Enviada em 31/07/2020

Na sociedade contemporânea, a valorização do esporte feminino ainda é um problema de caráter social. Isso se deve não só à falta de políticas públicas destinadas a patrocinar e incentivar a prática de esportes femininos, mas também à ausência de uma educação mais expansiva que vise romper os paradigmas do preconceito contra a participação feminina na sociedade. Em vista disso, são necessárias mais ações dos órgãos governamentais e sociais, visando ao enfrentamento dessa questão em âmbito nacional.

Em verdade, a desigualdade entre gêneros é uma problemática histórica ainda muito evidente no mundo contemporâneo. Sendo o esporte uma das práticas sociais que refletem os padrões de comportamento e os valores de uma sociedade, é notável que essa diferença está refletida nesse plano, como fruto do machismo. Conforme um estudo feito pela USP, cerca de 40% das mulheres que praticam esportes já sofreram algum tipo de discriminação de gênero. Nesse sentido, percebe-se que isso é muito preocupante, pois retrata que, embora a participação feminina tenha aumentado nas últimas décadas, ainda não é dado o devido incentivo à inclusão da mulher nesse meio.

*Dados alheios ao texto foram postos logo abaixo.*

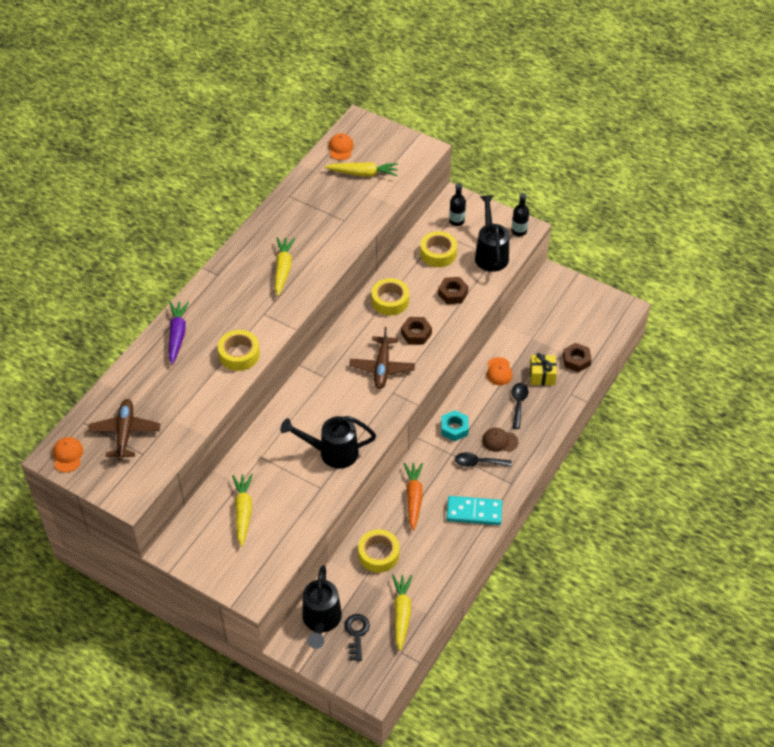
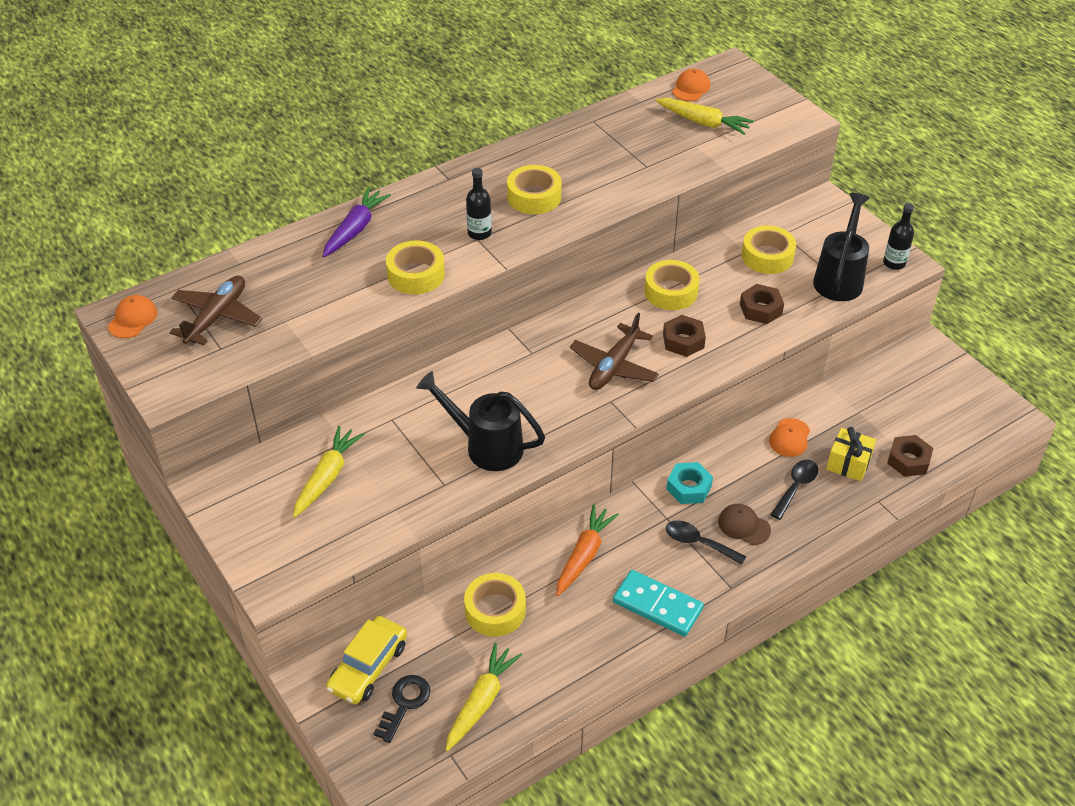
camera: 25 degrees right, 5 degrees down
(283, 269) = (534, 197): yellow carrot -> yellow tape
(321, 621) = (368, 667): black watering can -> yellow car
(456, 221) = (813, 227): black bottle -> black bottle (479, 233)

Outrossim, é importante destacar que ausência de uma educação expansiva capaz de romper os paradigmas do preconceito e a exclusão feminina na sociedade, uma vez que a ascensão feminina no esporte representa um importante avanço social e reconhecimento de toda uma geração vitoriosa. Prova disso é a superação da seleção feminina de handebol brasileira conforme mostrado no documentário Meninas de Ouro, produzido pela Saravá Filmes, sobre a vitória olímpica da seleção em 2013, mostrando uma retrospectiva cronológica que aborda as principais dificuldades da seleção nas duas últimas décadas. Assim, alcançar a igualdade de gênero e empoderar todas as mulheres e meninas é um dos dezessete objetivos para o desenvolvimento sustentável de acordo com a cúpula das Nações Unidas.

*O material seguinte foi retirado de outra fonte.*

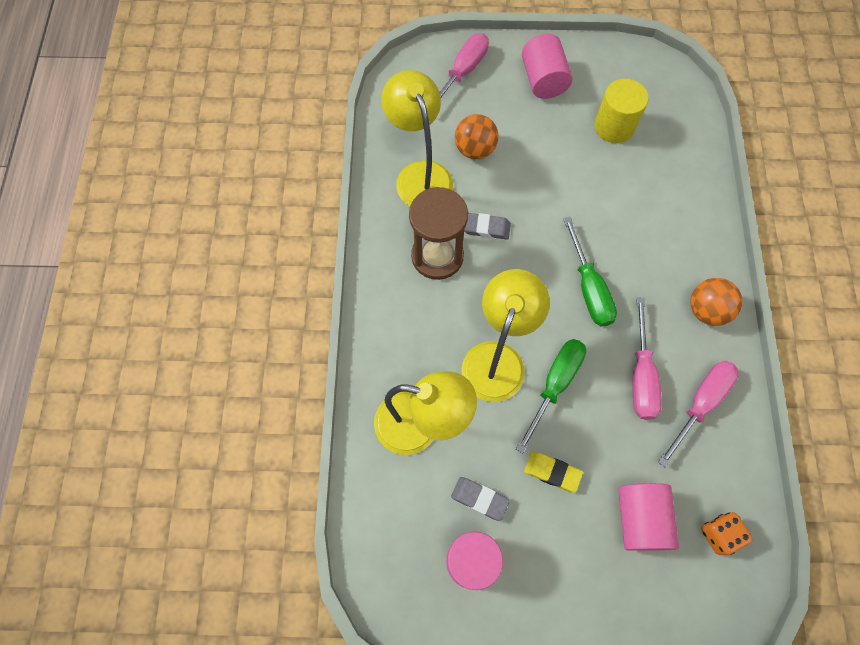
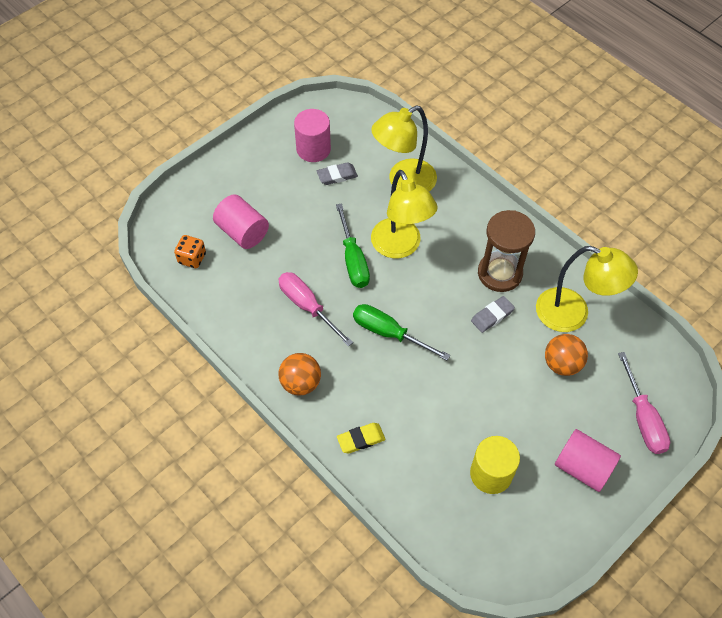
camera: 135 degrees right, 10 degrees down
(552, 472) = (311, 216): yellow eraser -> yellow eraser (361, 439)
(700, 404) = (257, 319): pink screwdriver -> none

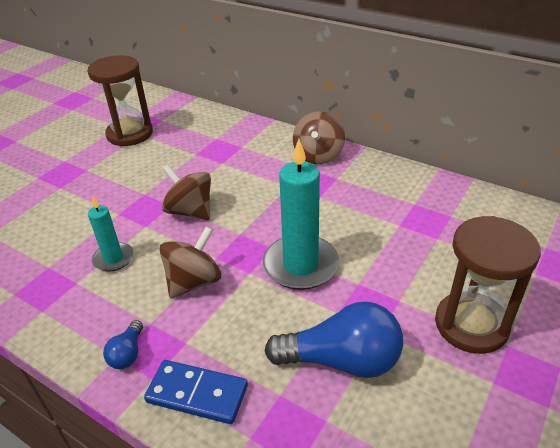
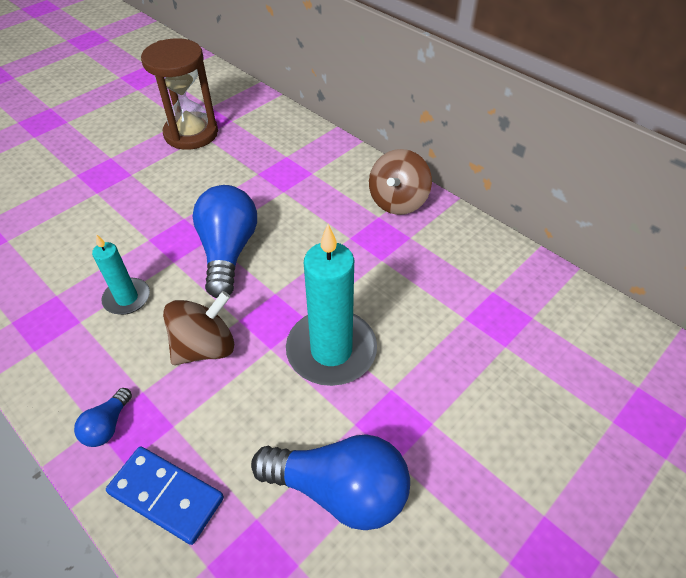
camera: 10 degrees right, 10 degrees up
(190, 211) = (228, 251): brown spinning top -> blue light bulb
(471, 325) = (508, 477): brown hourglass -> none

Fica evidente, portanto, a necessidade de valorizar o esporte feminino na sociedade brasileira. Para tanto, o Governo Federal deve criar mais políticas públicas que visem incentivar mais projetos para patrocinar mais competições femininas e atleta, conferindo-lhes mais possibilidades para que possam seguir uma carreira profissionalizante esportiva. Além disso, cabe-lhe ainda investir em projetos esportivos educacionais nas instituições de educação, promovendo, desde cedo, atividades de interação entre ambos os sexos, com intuito de desconstruir o ideal de que esporte é só para homens, provendo a igualdade de gênero.